[PROBLEM TO SOLVE]: After locating the line that contains "お香との運命的な出会いと繊細な", quote it and all lines after it through the end of the entries, and nothing more. Pictures stay out.

━━ STORED DATA

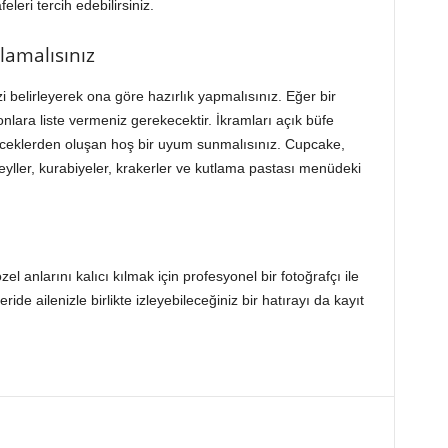
eleri tercih edebilirsiniz.
lamalısınız
zi belirleyerek ona göre hazırlık yapmalısınız. Eğer bir
onlara liste vermeniz gerekecektir. İkramları açık büfe
 içeceklerden oluşan hoş bir uyum sunmalısınız. Cupcake,
eyller, kurabiyeler, krakerler ve kutlama pastası menüdeki
el anlarını kalıcı kılmak için profesyonel bir fotoğrafçı ile
ride ailenizle birlikte izleyebileceğiniz bir hatırayı da kayıt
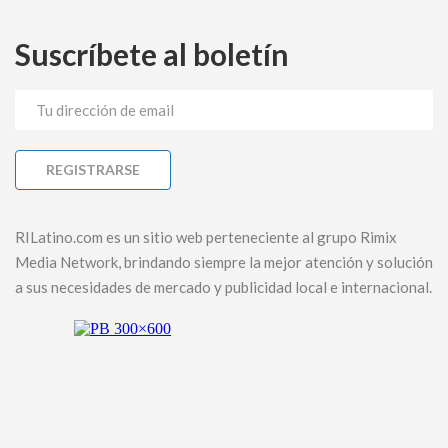
Suscríbete al boletín
RILatino.com es un sitio web perteneciente al grupo Rimix
Media Network, brindando siempre la mejor atención y solución
a sus necesidades de mercado y publicidad local e internacional.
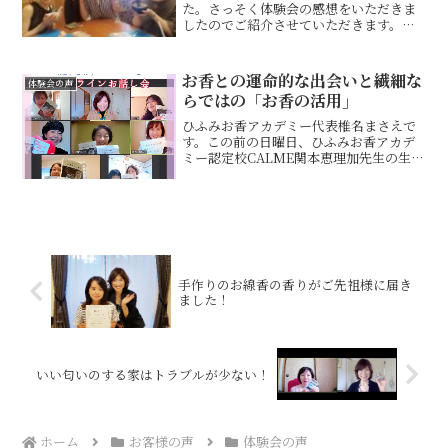
た。さっそく体験会の感想をいただきま
したのでご紹介させていただきます。◆
大関恵美さん 茨城県龍ヶ崎市～感想～
ただ好きな香りを調合して作るだけでは
なく、今の自分の状態に合わせて、香り
お香との運命的な出会いと繊細な
体験会の声
の持つ力を借りて心身共によ...
らではの「お香の活用」
ひふみお香アカデミー代表椎名まさえで
す。この前の日曜日、ひふみお香アカデ
ミー認定校CALME関本恵理加先生の生徒
さんたちとの交流会に呼んでいただきま
した(^^♪その時の様子を恵理加先生が詳
しくブログに書いてくれたので紹介しま
す！⇩ここから恵...
手作りのお線香の香りがご先祖様に届き
ました！
いい匂いのする家はトラブルが少ない！
ホーム
お客様の声
体験会の声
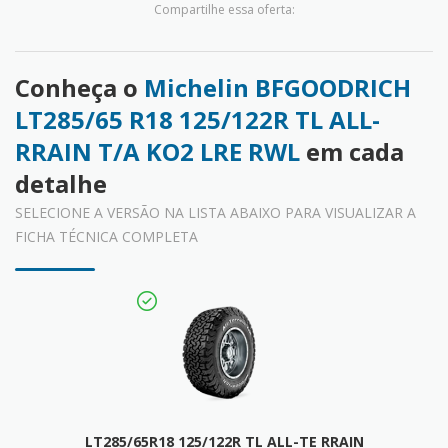
Compartilhe essa oferta:
Conheça o
Michelin BFGOODRICH
LT285/65 R18 125/122R TL ALL-
RRAIN T/A KO2 LRE RWL
em cada
detalhe
SELECIONE A VERSÃO NA LISTA ABAIXO PARA VISUALIZAR A
FICHA TÉCNICA COMPLETA
LT285/65R18 125/122R TL ALL-TE RRAIN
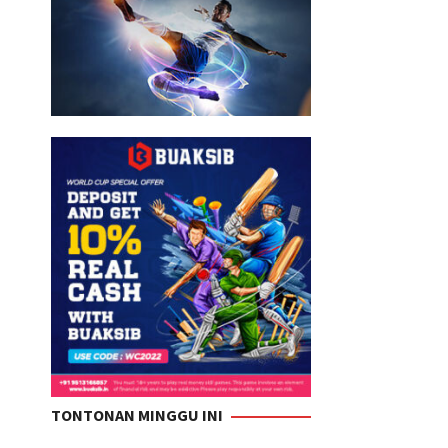
TONTONAN MINGGU INI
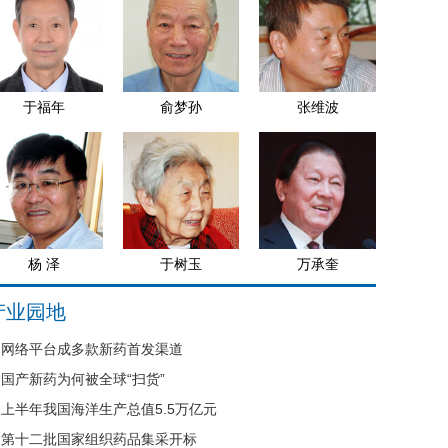
于福年
俞梦孙
张维波
杨 泽
于树玉
万承奎
产业园地
网络平台成多款新药首发渠道
国产新药为何被全球“扫货”
上半年我国海洋生产总值5.5万亿元
第十二批国家组织药品集采开标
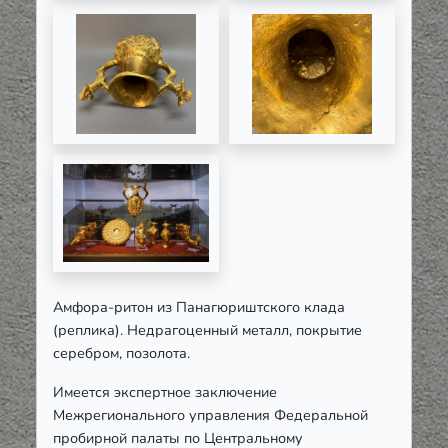
Амфора-ритон из Панагюриштского клада
(реплика). Недрагоценный металл, покрытие
серебром, позолота.
Имеется экспертное заключение
Межрегионального управления Федеральной
пробирной палаты по Центральному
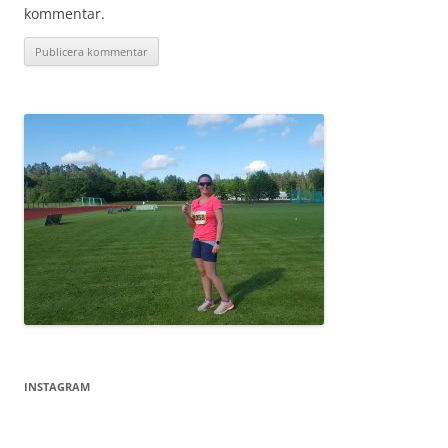
kommentar.
INSTAGRAM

━━━━

[RESULT OF THE TASK]:
お香との運命的な出会いと繊細な
体験会の声
の持つ力を借りて心身共によ...
らではの「お香の活用」
ひふみお香アカデミー代表椎名まさえで
す。この前の日曜日、ひふみお香アカデ
ミー認定校CALME関本恵理加先生の生徒
さんたちとの交流会に呼んでいただきま
した(^^♪その時の様子を恵理加先生が詳
しくブログに書いてくれたので紹介しま
す！⇩ここから恵...
手作りのお線香の香りがご先祖様に届き
ました！
いい匂いのする家はトラブルが少ない！
ホーム
お客様の声
体験会の声
Compartilhe essa oferta:
Conheça o
Michelin BFGOODRICH
LT285/65 R18 125/122R TL ALL-
RRAIN T/A KO2 LRE RWL
em cada
detalhe
SELECIONE A VERSÃO NA LISTA ABAIXO PARA VISUALIZAR A
FICHA TÉCNICA COMPLETA
LT285/65R18 125/122R TL ALL-TE RRAIN
TONTONAN MINGGU INI
于福年
俞梦孙
张维波
杨 泽
于树玉
万承奎
产业园地
网络平台成多款新药首发渠道
国产新药为何被全球“扫货”
上半年我国海洋生产总值5.5万亿元
第十二批国家组织药品集采开标
Амфора-ритон из Панагюриштского клада
(реплика). Недрагоценный металл, покрытие
серебром, позолота.
Имеется экспертное заключение
Межрегионального управления Федеральной
пробирной палаты по Центральному
kommentar.
INSTAGRAM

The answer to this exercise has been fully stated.